#### Assignment
The exercise calls for the lines from the one containing "bottle: present [496,328,553,434]" to the end of the data below to be output exactly, pictures excluded.

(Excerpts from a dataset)
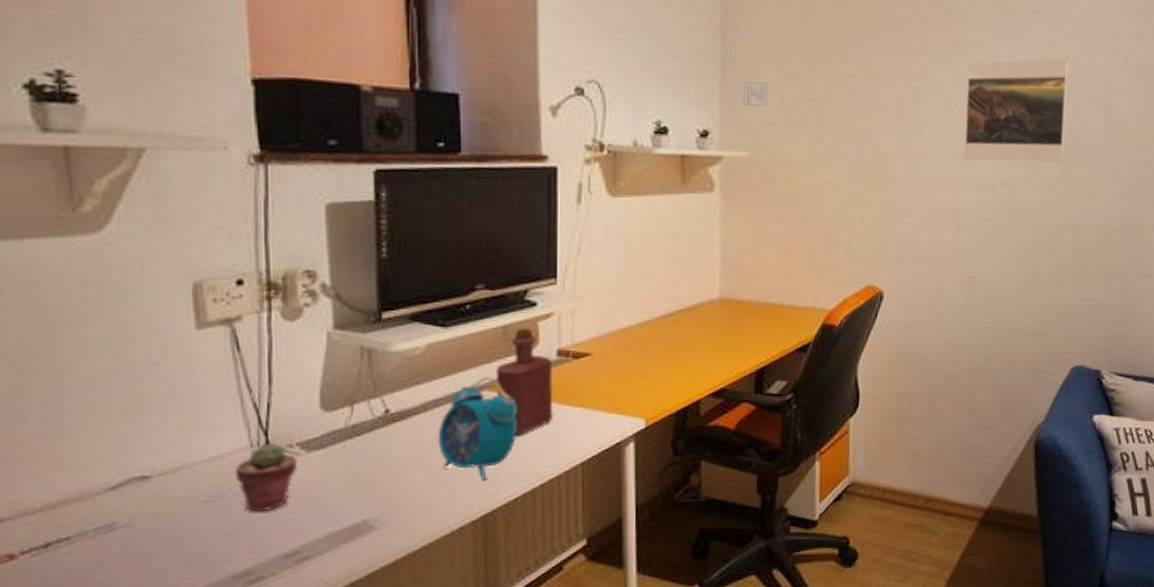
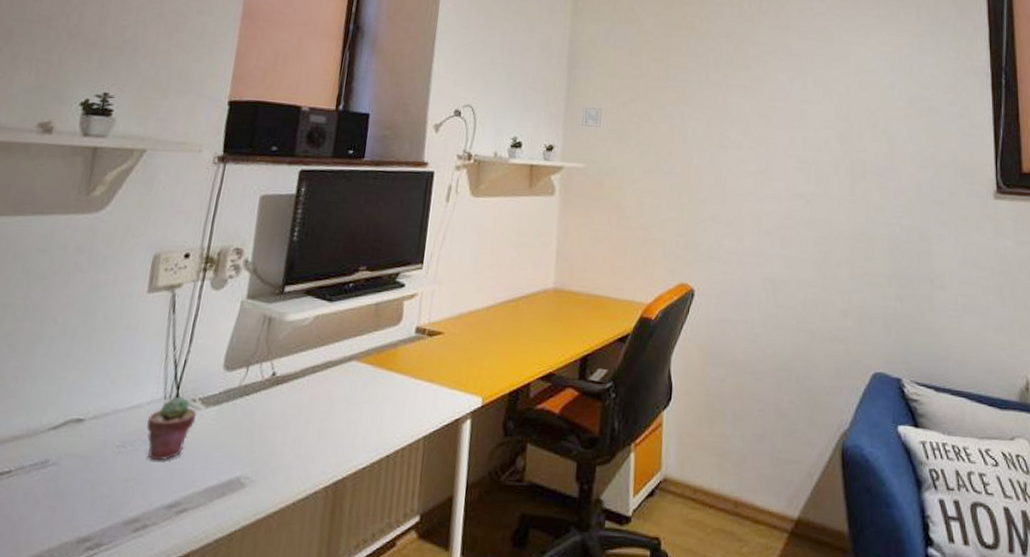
alarm clock: present [438,377,518,480] -> none [309,348,378,446]
bottle: present [496,328,553,434] -> none [363,306,411,404]
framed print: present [964,59,1069,162] -> none [763,93,852,179]

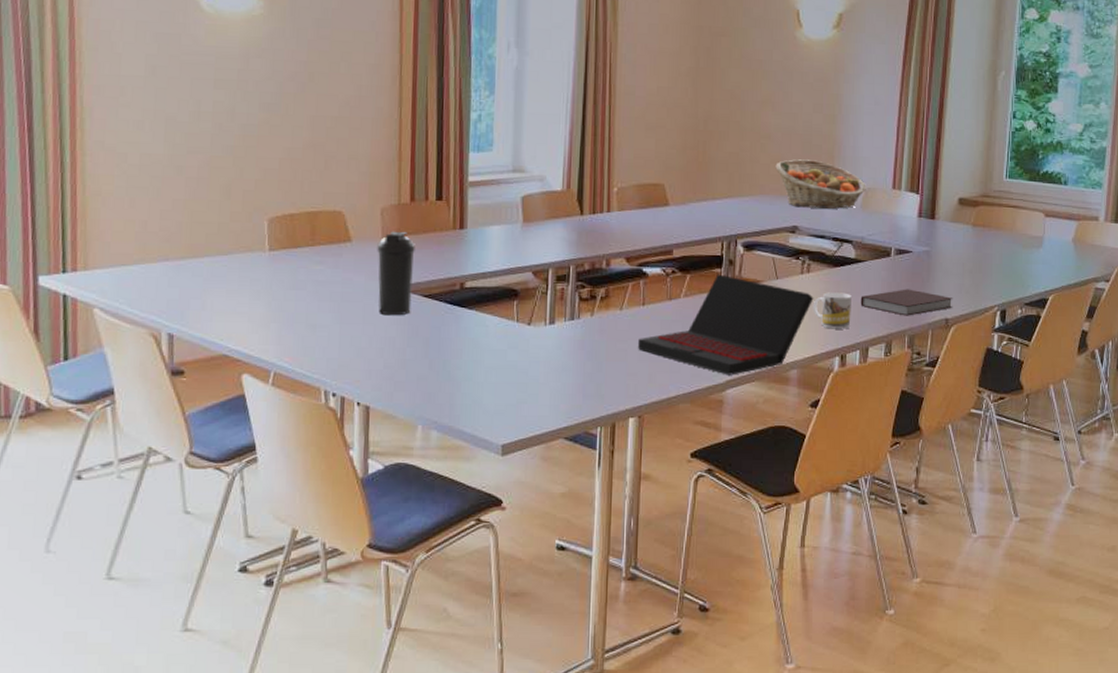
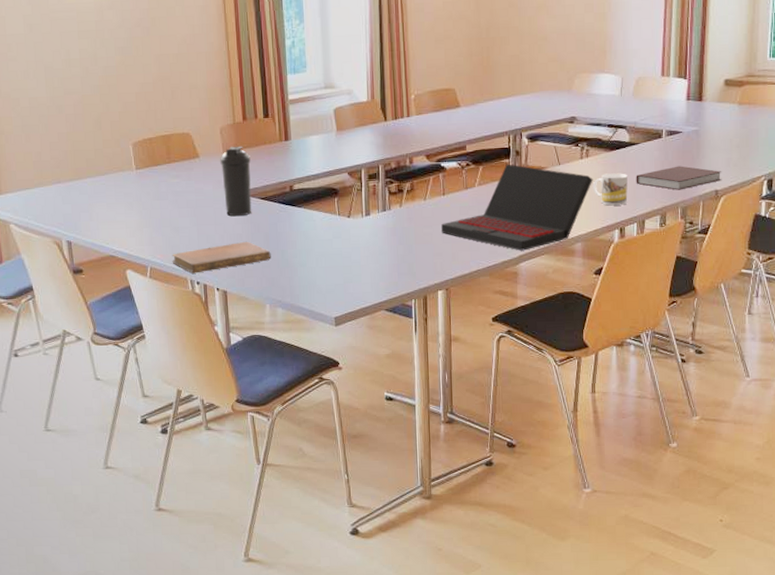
notebook: none [303,346,430,383] -> present [172,241,271,274]
fruit basket: present [775,159,866,209] -> none [553,56,637,100]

#### Task response
bottle: present [496,328,553,434] -> none [363,306,411,404]
framed print: present [964,59,1069,162] -> none [763,93,852,179]

notebook: none [303,346,430,383] -> present [172,241,271,274]
fruit basket: present [775,159,866,209] -> none [553,56,637,100]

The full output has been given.